Start of Text segment

In this paper, we present a new approach to joint
state and parameter estimation for a target-directed, nonlinear
dynamic system model with switching states. The model, which
was recently proposed for representing speech dynamics, is also
called the hidden dynamic model (HDM). The model parameters
subject to statistical estimation consist of the target vector and
the system matrix (also called the “time-constants”), as well as
the parameters characterizing the nonlinear mapping from the
hidden state to the observation. These latter parameters are
implemented in the current work as the weights of a three-layer
feedforward multilayer perceptron (MLP) network. The new estimation
approach presented in this paper is based on the extended
Kalman filter (EKF), and its performance is compared with the
more traditional approach based on the expectation-maximization
(EM) algorithm. Extensive simulation experiment results are
presented using the proposed EKF-based and the EM algorithms
and under the typical conditions for employing the HDM for
speech modeling. The results demonstrate superior convergence
performance of the EKF-based algorithm compared with the EM
algorithm, but the former suffers from excessive computational
loads when adopted for training the MLP weights. In all cases, the
simulation results show that the simulated model output converges
to the given observation sequence. However, only in the case
where the MLP weights or the target vector are assumed known
do the time-constant parameters converge to their true values.
We also show that the MLP weights never converge to their true
values, thus demonstrating the many-to-one mapping property
of the feedforward MLP. We conclude from these simulation
experiments that for the system to be identifiable, restrictions on
the parameter space are needed.

End of Text segment
Start of Supplied material

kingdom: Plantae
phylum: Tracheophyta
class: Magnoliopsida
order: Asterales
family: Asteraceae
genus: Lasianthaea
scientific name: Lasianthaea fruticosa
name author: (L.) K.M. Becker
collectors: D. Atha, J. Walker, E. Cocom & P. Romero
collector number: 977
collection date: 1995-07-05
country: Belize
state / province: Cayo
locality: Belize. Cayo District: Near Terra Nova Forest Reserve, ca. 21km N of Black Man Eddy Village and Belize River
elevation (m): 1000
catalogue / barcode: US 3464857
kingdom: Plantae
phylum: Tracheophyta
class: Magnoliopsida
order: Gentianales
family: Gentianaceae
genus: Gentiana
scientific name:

End of Supplied material

What is required — Reproduce word for word the stretch of the hidden dynamic model abstract from "We also show" through "space are needed.". Work only from the abstract on the hidden dynamic model.

Solution to this task —
We also show that the MLP weights never converge to their true
values, thus demonstrating the many-to-one mapping property
of the feedforward MLP. We conclude from these simulation
experiments that for the system to be identifiable, restrictions on
the parameter space are needed.